* _Текст задания_
========================================

Вопрос о монофонии и полифонии выходит далеко за рамки проблематики, связанной с какой-либо одной музыкальной культурой, и носит универсальный характер. Общее философское рассмотрение проблемы соотношения монофонии и полифонии потребует отдельной — и, вероятно, весьма значительной — работы. Настоящее же исследование представляет собой попытку выявить, во-первых, лишь самые общие моменты философского и культурно-исторического смысла монофонии и полифонии, особенно в ее западноевропейском преломлении, и исходя из этого осветить, во-вторых, некоторые принципиальные вопросы, связанные с полифонией в русской музыкальной культуре. В рамках данной работы не может быть и речи об исчерпывающем обсуждении всей затронутой в ней проблематики, и мы представляем изложенные ниже идеи как предмет для дальнейшей дискуссии.

========================================

* _Исходные данные_

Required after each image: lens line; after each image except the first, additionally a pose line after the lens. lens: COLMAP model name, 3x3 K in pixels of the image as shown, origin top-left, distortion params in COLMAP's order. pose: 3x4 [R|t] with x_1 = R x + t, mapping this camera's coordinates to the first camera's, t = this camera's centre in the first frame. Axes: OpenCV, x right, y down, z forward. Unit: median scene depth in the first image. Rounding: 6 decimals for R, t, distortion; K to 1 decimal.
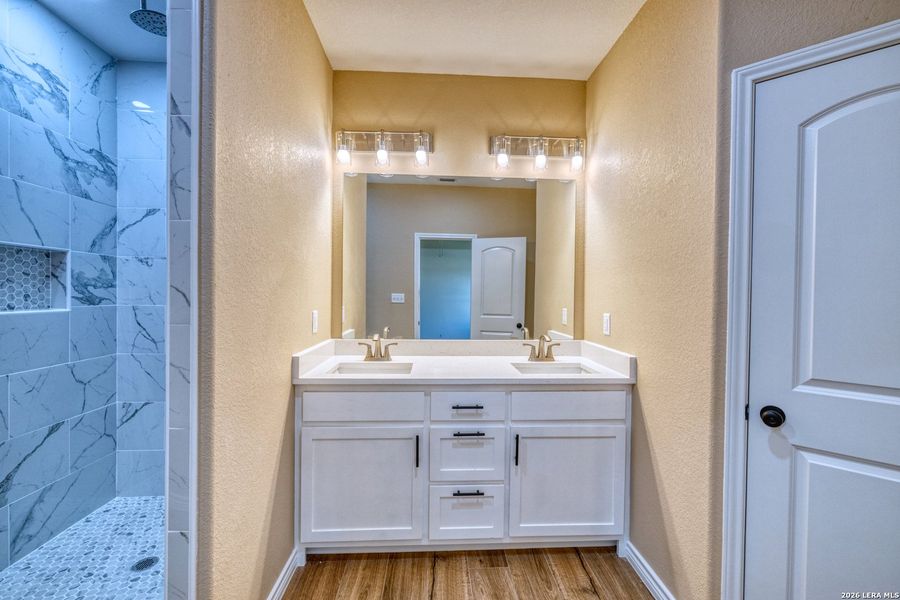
lens RADIAL K [[376.0, 0, 450.9], [0, 376.0, 296.9], [0, 0, 1]] dist [0.000845, -0.000496]
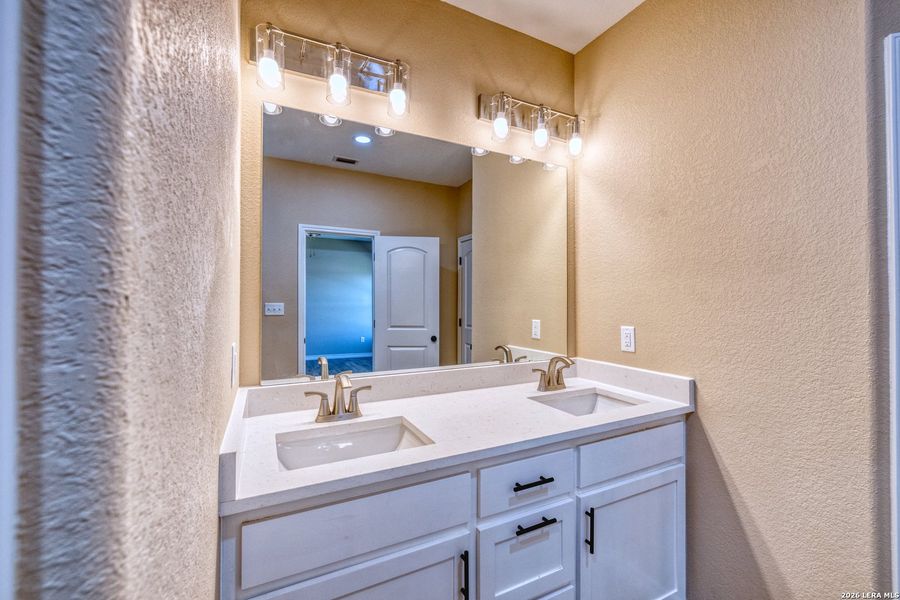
lens RADIAL K [[376.0, 0, 450.9], [0, 376.0, 296.9], [0, 0, 1]] dist [0.000845, -0.000496]
pose [[0.913001, -0.006344, 0.407908, -0.275994], [0.013121, 0.999818, -0.013818, -0.014495], [-0.407747, 0.017968, 0.912918, 0.374581]]
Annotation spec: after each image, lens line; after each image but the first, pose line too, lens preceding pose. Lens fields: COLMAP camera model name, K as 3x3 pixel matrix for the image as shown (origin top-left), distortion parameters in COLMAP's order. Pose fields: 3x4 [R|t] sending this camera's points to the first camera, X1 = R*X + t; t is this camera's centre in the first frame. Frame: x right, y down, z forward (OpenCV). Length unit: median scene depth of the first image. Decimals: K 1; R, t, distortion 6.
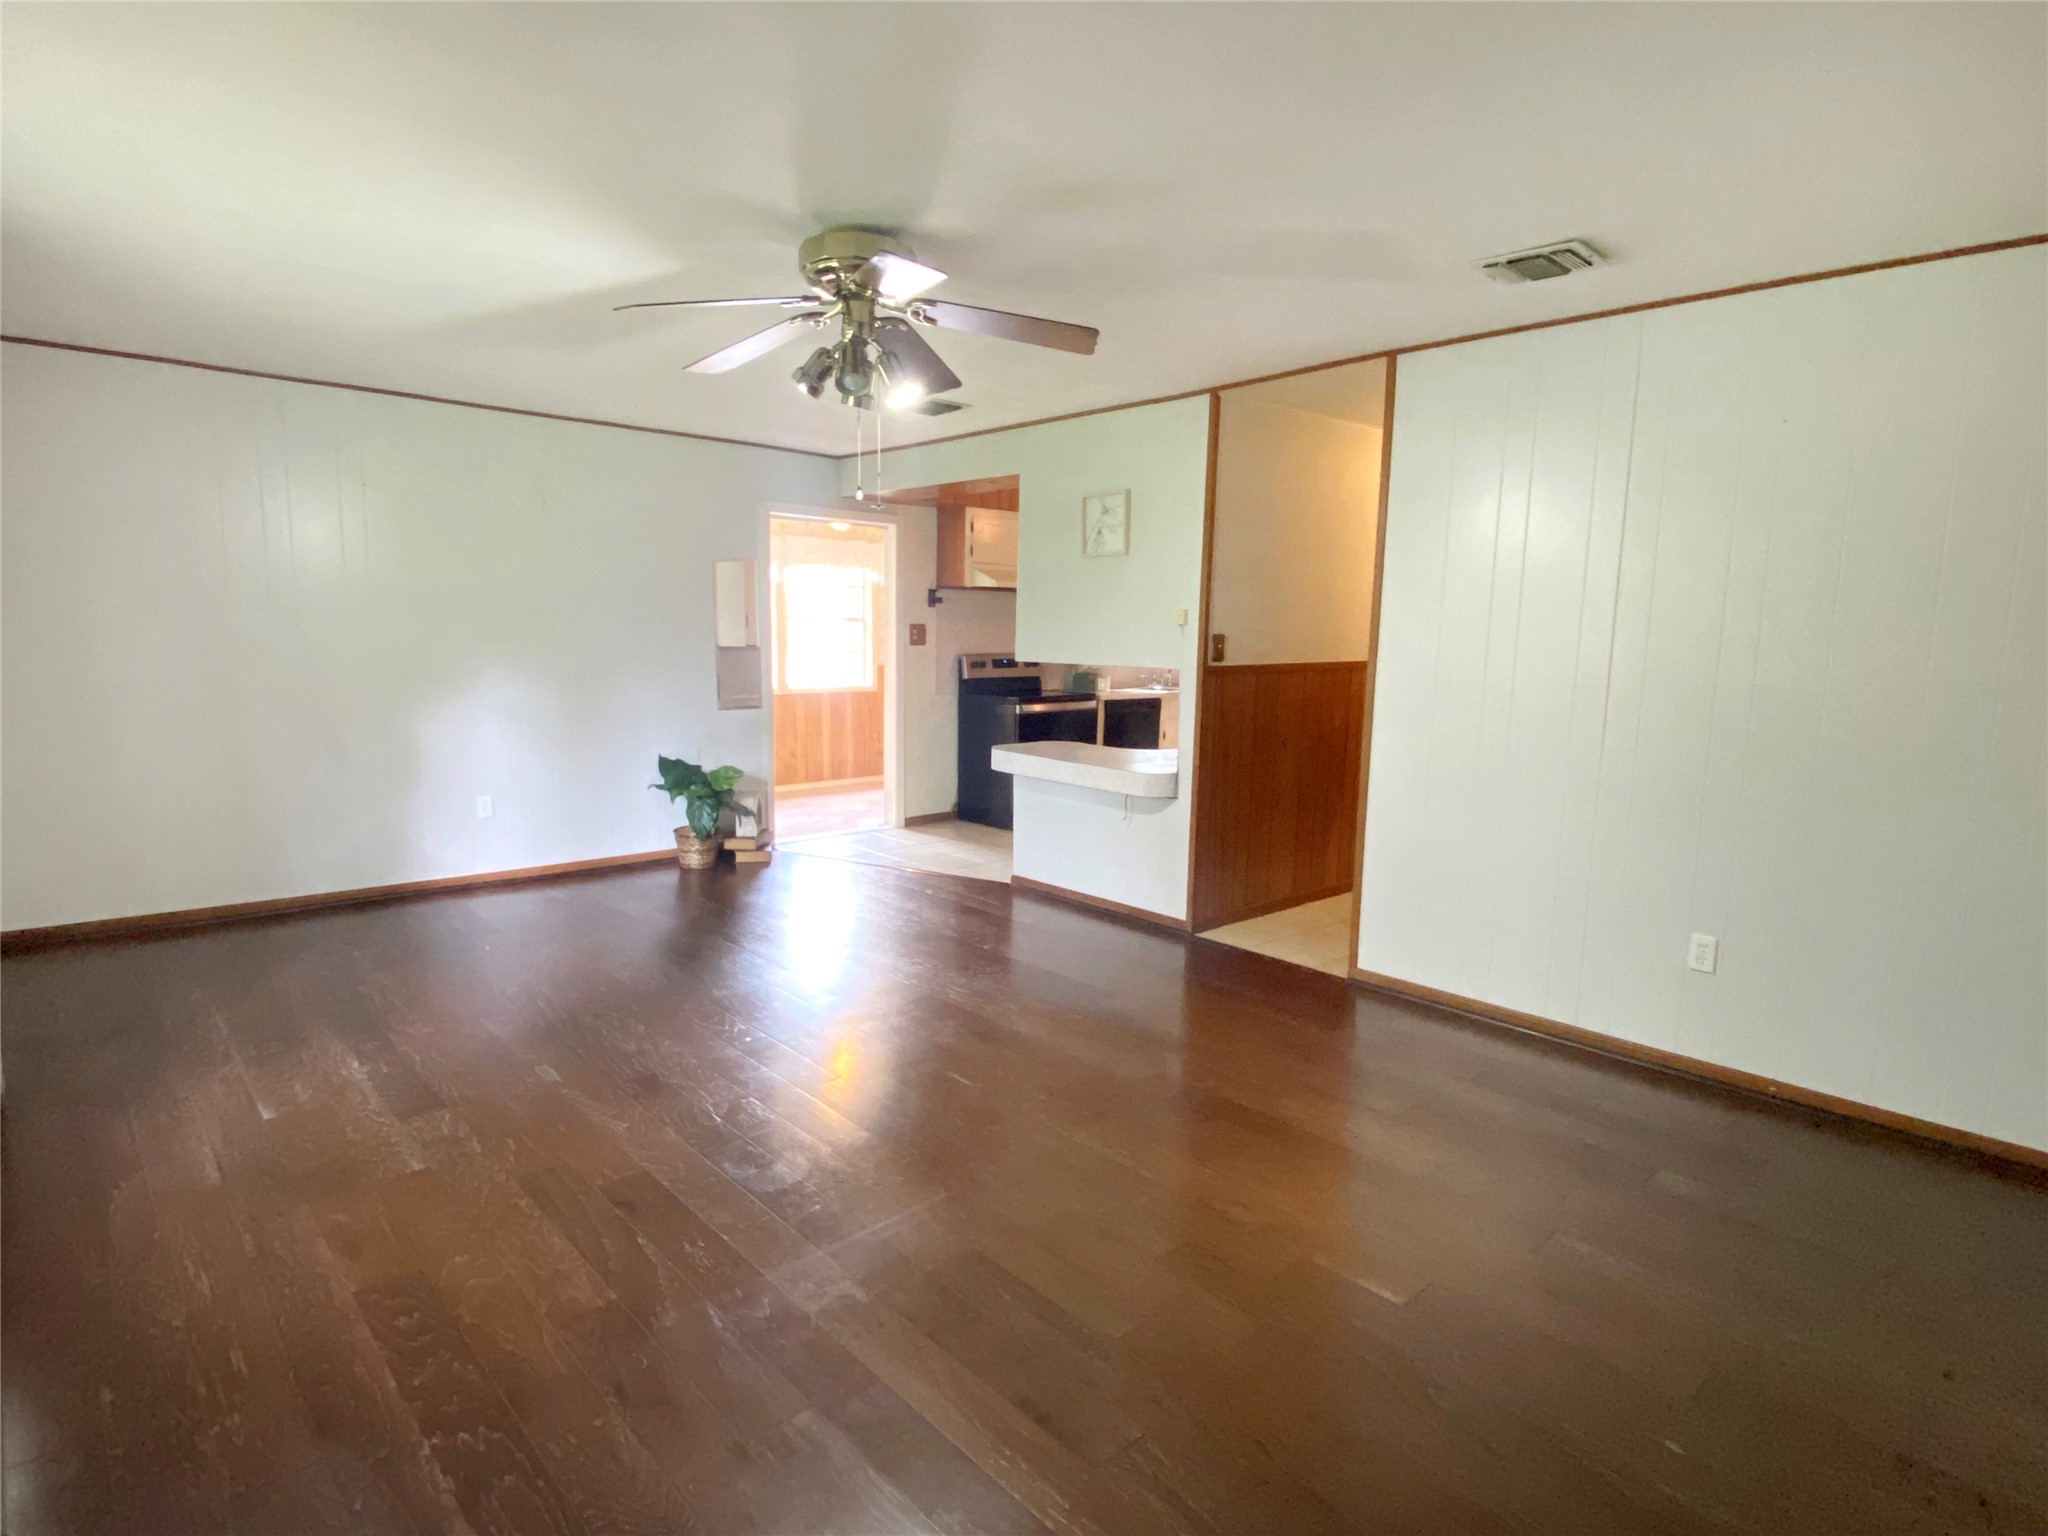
lens RADIAL K [[1103.4, 0, 1022.2], [0, 1103.4, 765.5], [0, 0, 1]] dist [-0.001509, -0.001542]
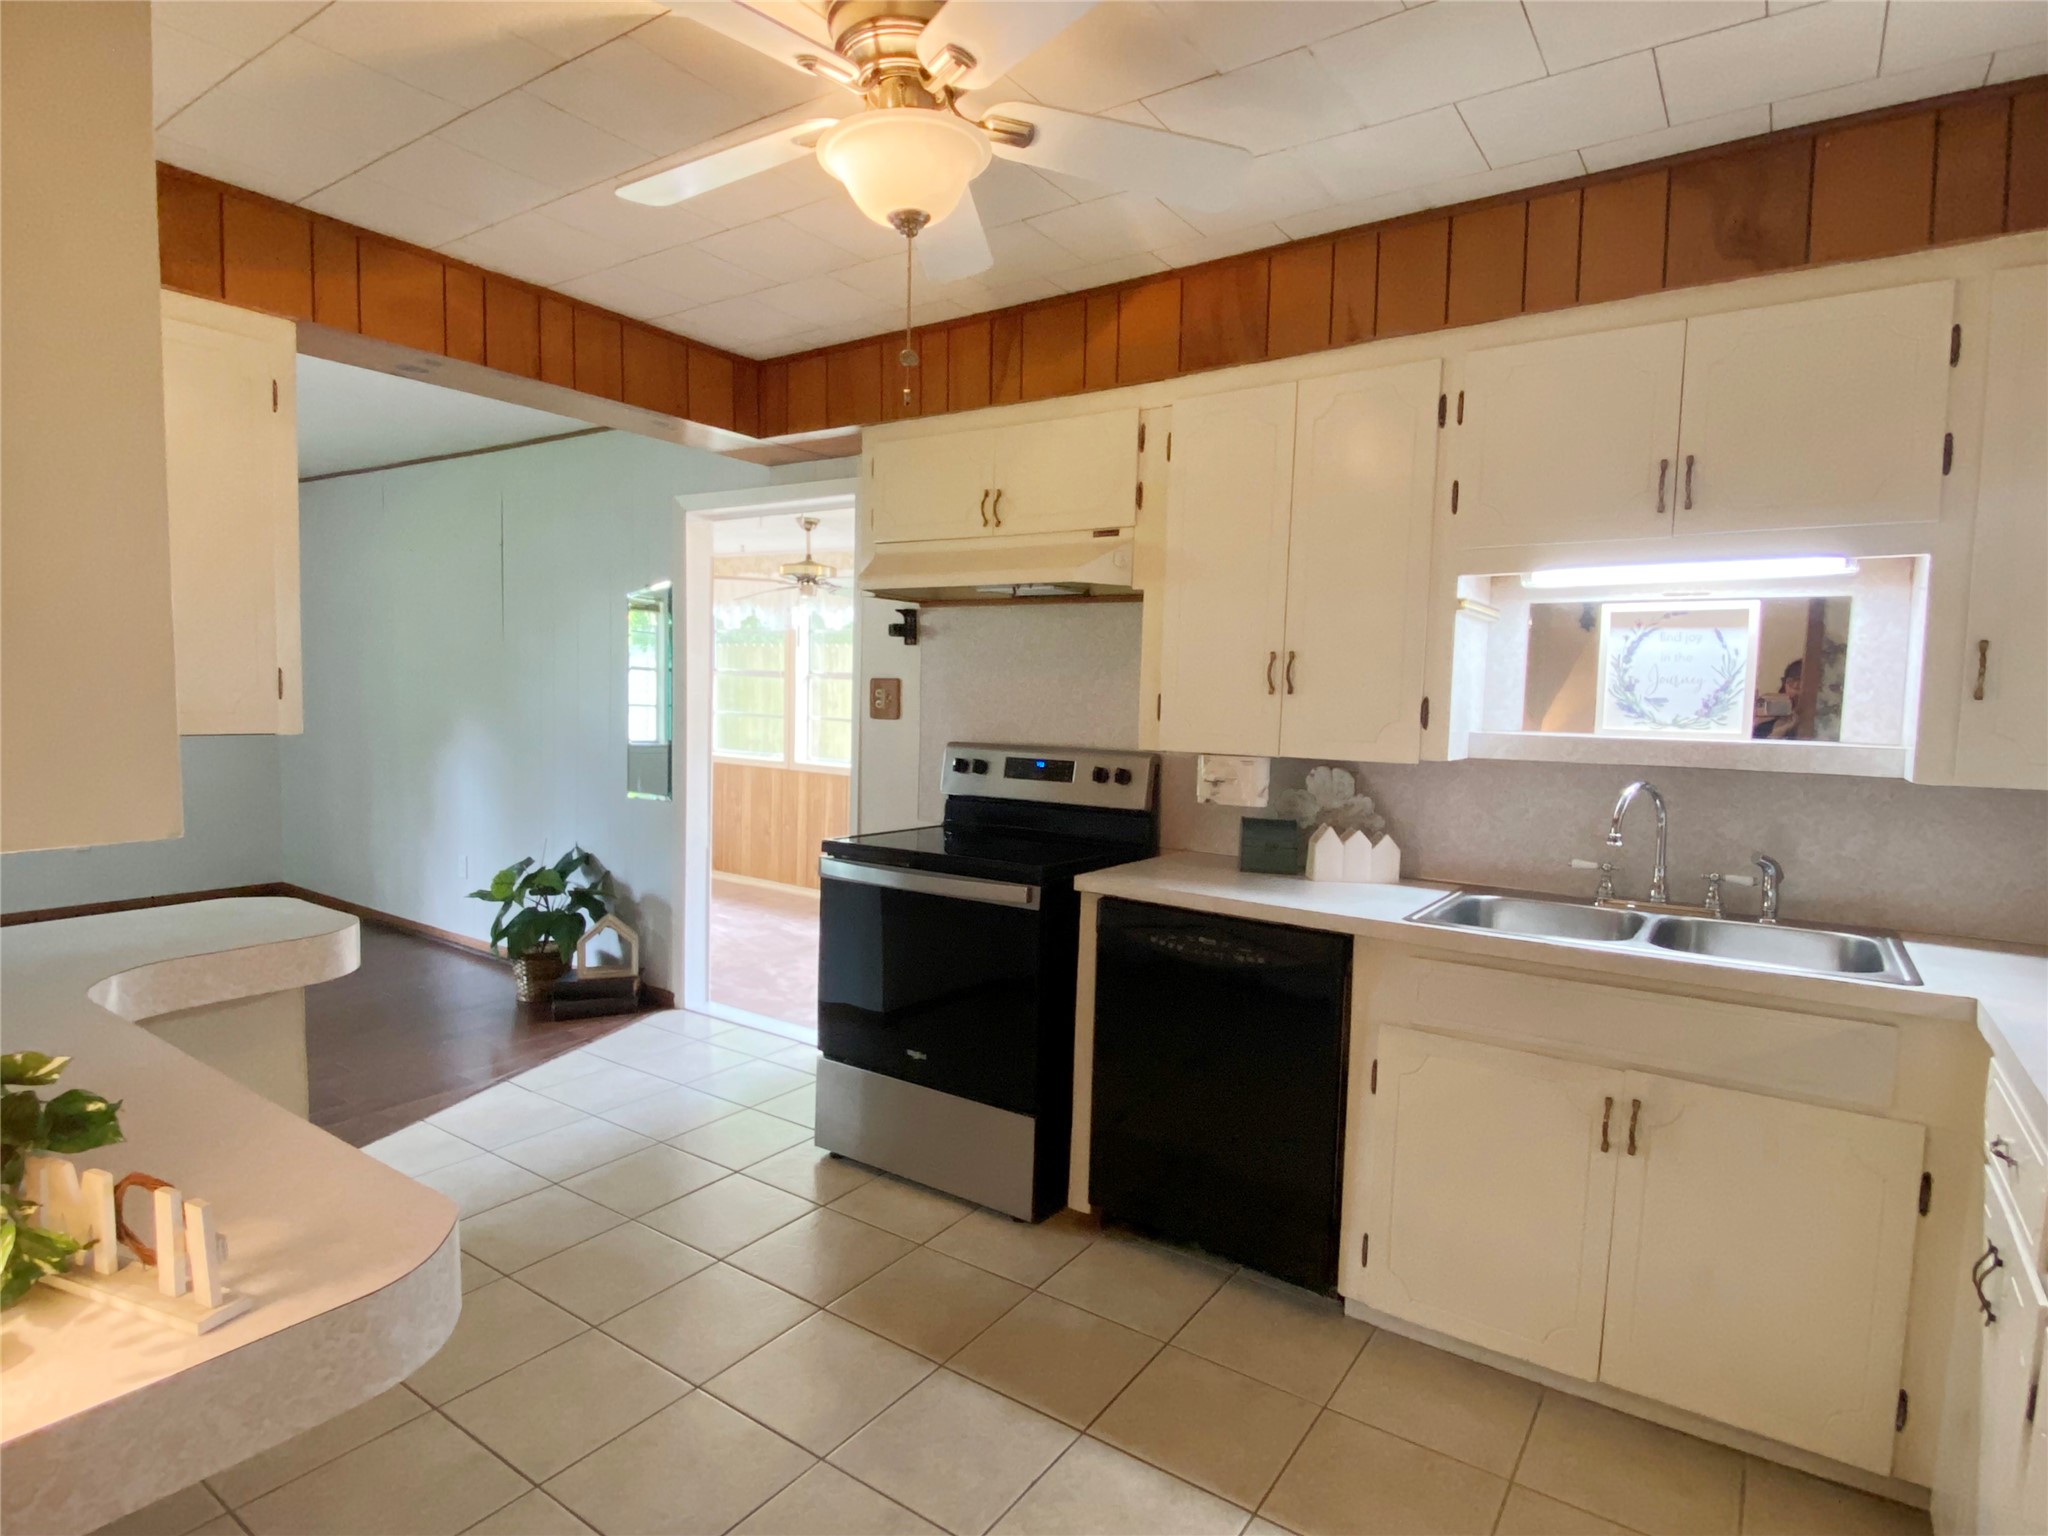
lens RADIAL K [[1103.4, 0, 1024.2], [0, 1103.4, 777.0], [0, 0, 1]] dist [-0.001509, -0.001542]
pose [[0.243913, 0.059705, -0.967958, 0.423699], [-0.148982, 0.988562, 0.023434, -0.103235], [0.958285, 0.138492, 0.250018, 0.931103]]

========================================

* _Что сделать_
(a) Как в тексте о монофонии и полифонии предлагается рассматривать изложенные в нем идеи?
(b) Измените отрывок текста о монофонии и полифонии, начиная со слов «Вопрос о монофонии» и заканчивая словами «для дальнейшей дискуссии.». Перепишите его, заменив «исследование» на «сочинение».

* _Ответы по заданиям_
(a) Как предмет для дальнейшей дискуссии.

(b)
Вопрос о монофонии и полифонии выходит далеко за рамки проблематики, связанной с какой-либо одной музыкальной культурой, и носит универсальный характер. Общее философское рассмотрение проблемы соотношения монофонии и полифонии потребует отдельной — и, вероятно, весьма значительной — работы. Настоящее же сочинение представляет собой попытку выявить, во-первых, лишь самые общие моменты философского и культурно-исторического смысла монофонии и полифонии, особенно в ее западноевропейском преломлении, и исходя из этого осветить, во-вторых, некоторые принципиальные вопросы, связанные с полифонией в русской музыкальной культуре. В рамках данной работы не может быть и речи об исчерпывающем обсуждении всей затронутой в ней проблематики, и мы представляем изложенные ниже идеи как предмет для дальнейшей дискуссии.